Mat la siguió con la mirada. Condenada Aiel. Probablemente algún Guardián intentaría cogerla también y el tipo acabaría sin cabeza. Bueno, tal vez no, siendo como eran los Guardianes; si Aviendha trataba de clavarle el cuchillo a uno de ellos, podría salir herida. Además, si lograba llegar hasta Elayne y se enzarzaba con ella por Rand tirándole del pelo o, peor aún, hincándole el cuchillo… La Aiel se alejaba a rápidas zancadas, casi trotando, ansiosa por llegar a Salidar. ¡Rayos y centellas!

—Talmanes, te quedas con el mando hasta que yo regrese, pero no mováis ni un dedo a menos que alguien lance un ataque abierto contra la Compañía. Estos cuatro te pondrán al corriente de la situación. Vanin, tú vienes conmigo. Olver, quédate cerca de Daerid por si necesita mandar algún mensaje. Puedes enseñarle a jugar a zorros y serpientes —añadió al tiempo que dedicaba una sonrisa a Daerid—. Me ha dicho que le gustaría aprender.
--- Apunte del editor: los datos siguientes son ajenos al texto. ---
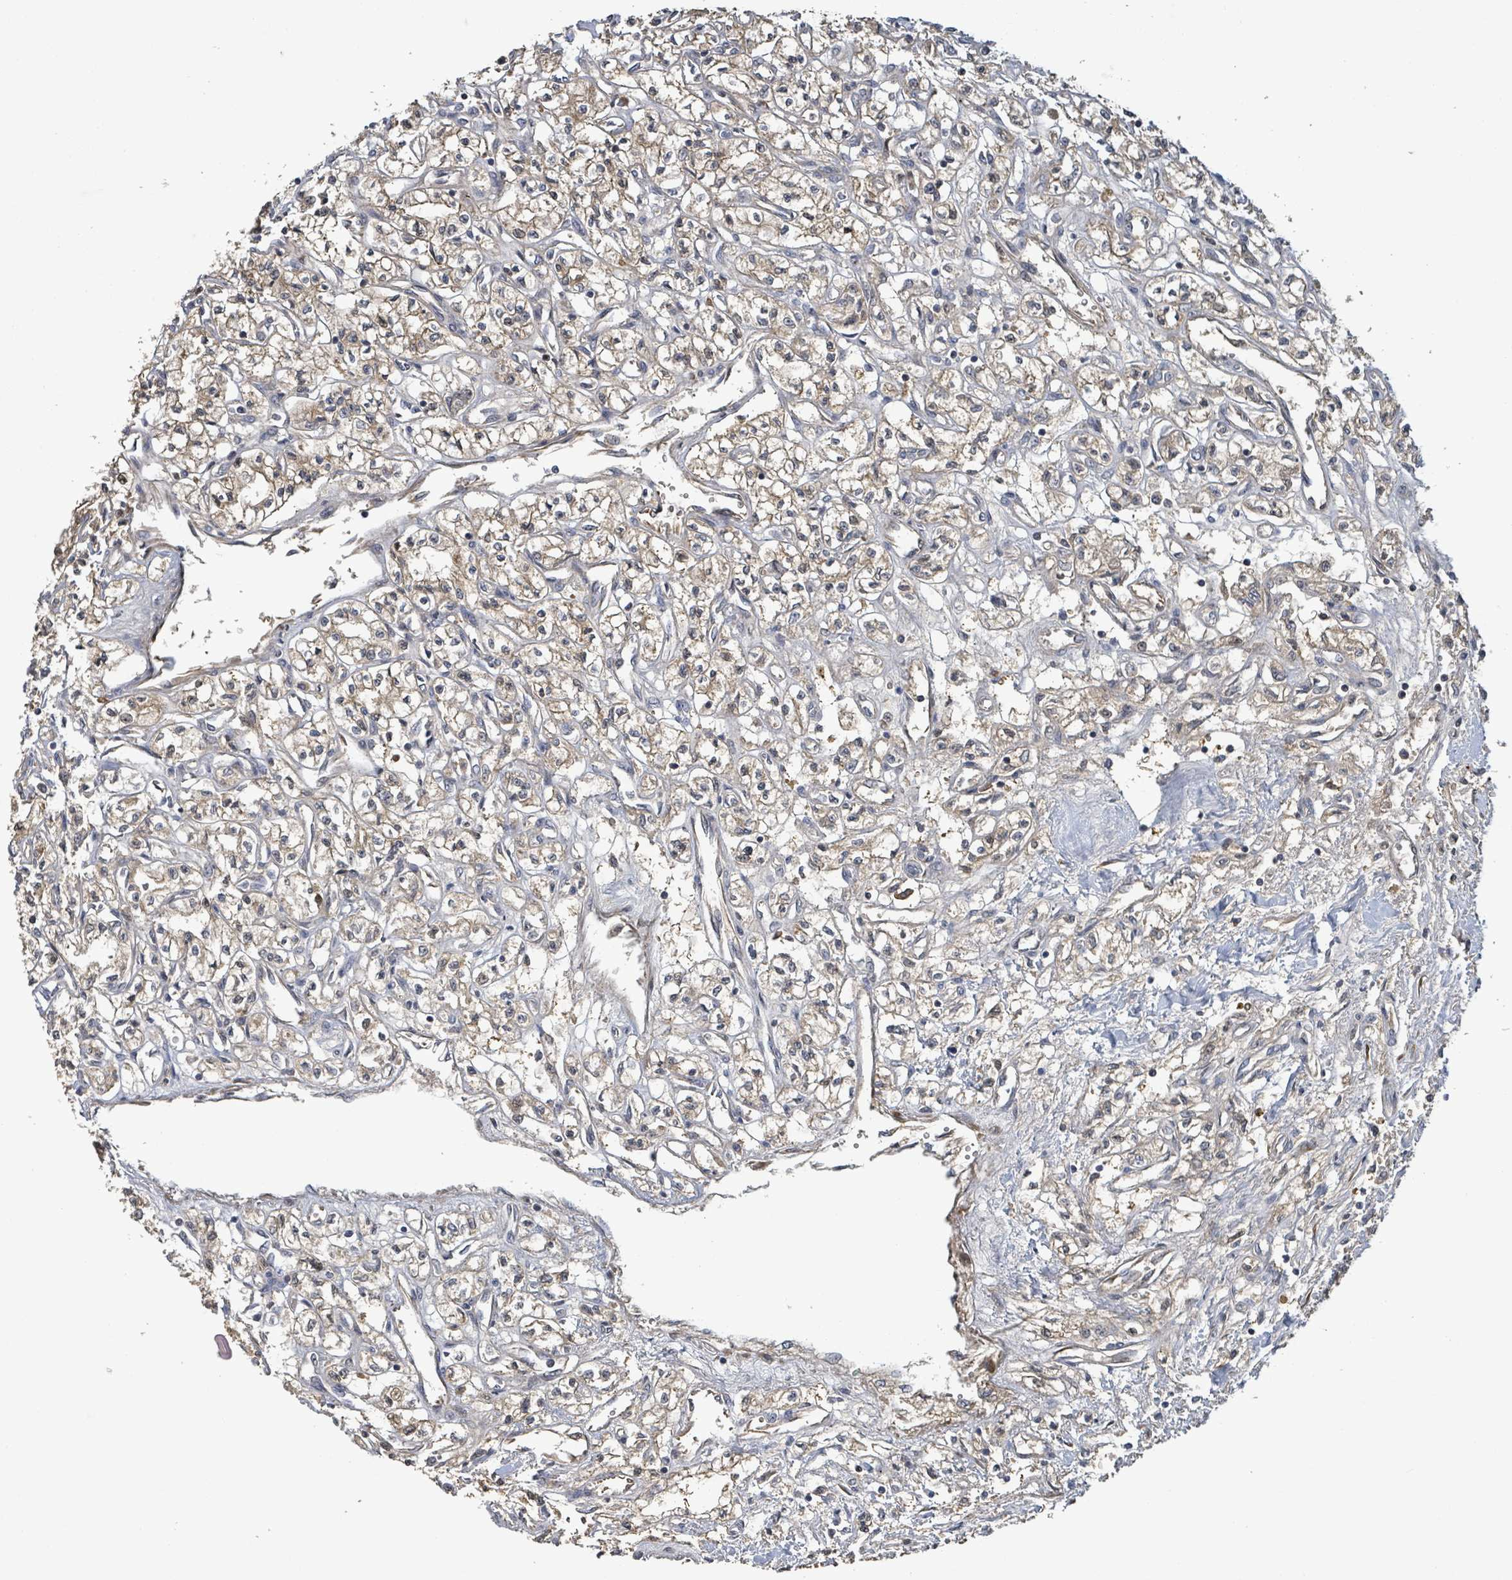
{"staining": {"intensity": "weak", "quantity": ">75%", "location": "cytoplasmic/membranous"}, "tissue": "renal cancer", "cell_type": "Tumor cells", "image_type": "cancer", "snomed": [{"axis": "morphology", "description": "Adenocarcinoma, NOS"}, {"axis": "topography", "description": "Kidney"}], "caption": "A high-resolution image shows immunohistochemistry staining of renal cancer (adenocarcinoma), which reveals weak cytoplasmic/membranous expression in about >75% of tumor cells.", "gene": "STARD4", "patient": {"sex": "male", "age": 56}}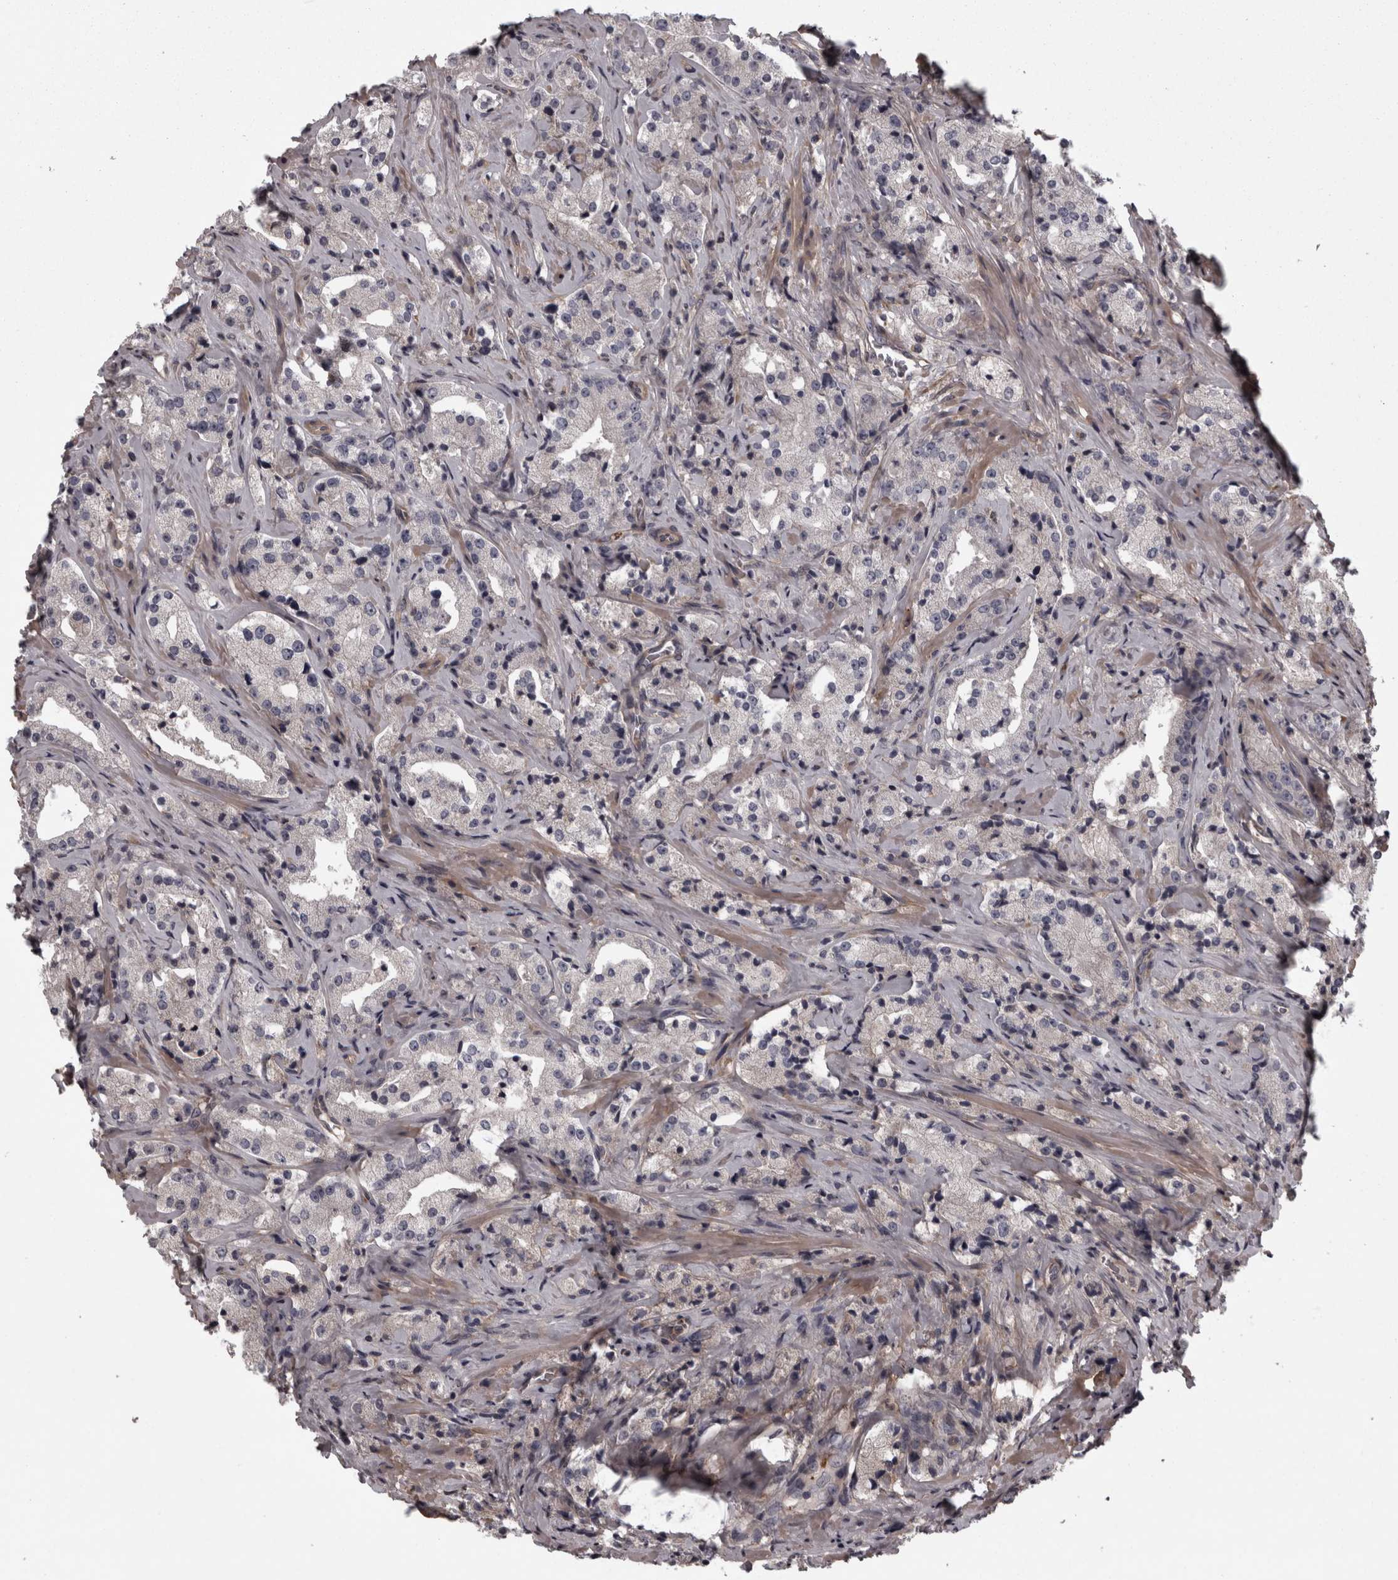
{"staining": {"intensity": "negative", "quantity": "none", "location": "none"}, "tissue": "prostate cancer", "cell_type": "Tumor cells", "image_type": "cancer", "snomed": [{"axis": "morphology", "description": "Adenocarcinoma, High grade"}, {"axis": "topography", "description": "Prostate"}], "caption": "IHC of adenocarcinoma (high-grade) (prostate) reveals no expression in tumor cells.", "gene": "RSU1", "patient": {"sex": "male", "age": 63}}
El aludido se quedó boquiabierto, pero Mat se puso en camino sin esperar más. Estaría bonito si acababa entrando en Salidar arrastrado por un Guardián y con un buen chichón en la cabeza. ¿Cómo reducir la posibilidad de que ocurriera eso? Los estandartes atrajeron su mirada.

—Tú quédate aquí —le dijo al canoso portaestandarte. Después se dirigió a los otros—. Vosotros dos, acompañadme. Y mantened esas cosas plegadas.

Su extraño y reducido grupo alcanzó a Aviendha enseguida. Si había algo que convenciera a los Guardianes para dejarlos seguir adelante sin ponerles impedimentos, un vistazo bastaría. No había amenaza en una mujer y cuatro hombres que, obviamente, no hacían nada para pasar inadvertidos y que llevaban dos banderas. Echó una ojeada a los portaestandartes del segundo escuadrón. A pesar de que seguía sin haber un soplo de brisa, los hombres llevaban las enseñas agarradas contra los astiles. Sus rostros estaban tensos. Sólo un necio querría que, mientras iba al encuentro de un montón de Aes Sedai, un repentino golpe de viento hiciera ondear aquellas telas.

Aviendha lo miró de reojo y después trató de quitarle el pie del estribo.

—Súbeme —ordenó secamente.

En nombre de la Luz, ¿por qué quería ahora ir a caballo? En fin, no estaba dispuesto a que la Aiel intentara encaramarse a toda costa y seguramente derribarlo en el proceso; había presenciado un par de veces cómo montaban los Aiel. Tras dar un manotazo a otra mosca, se inclinó y la cogió de la mano.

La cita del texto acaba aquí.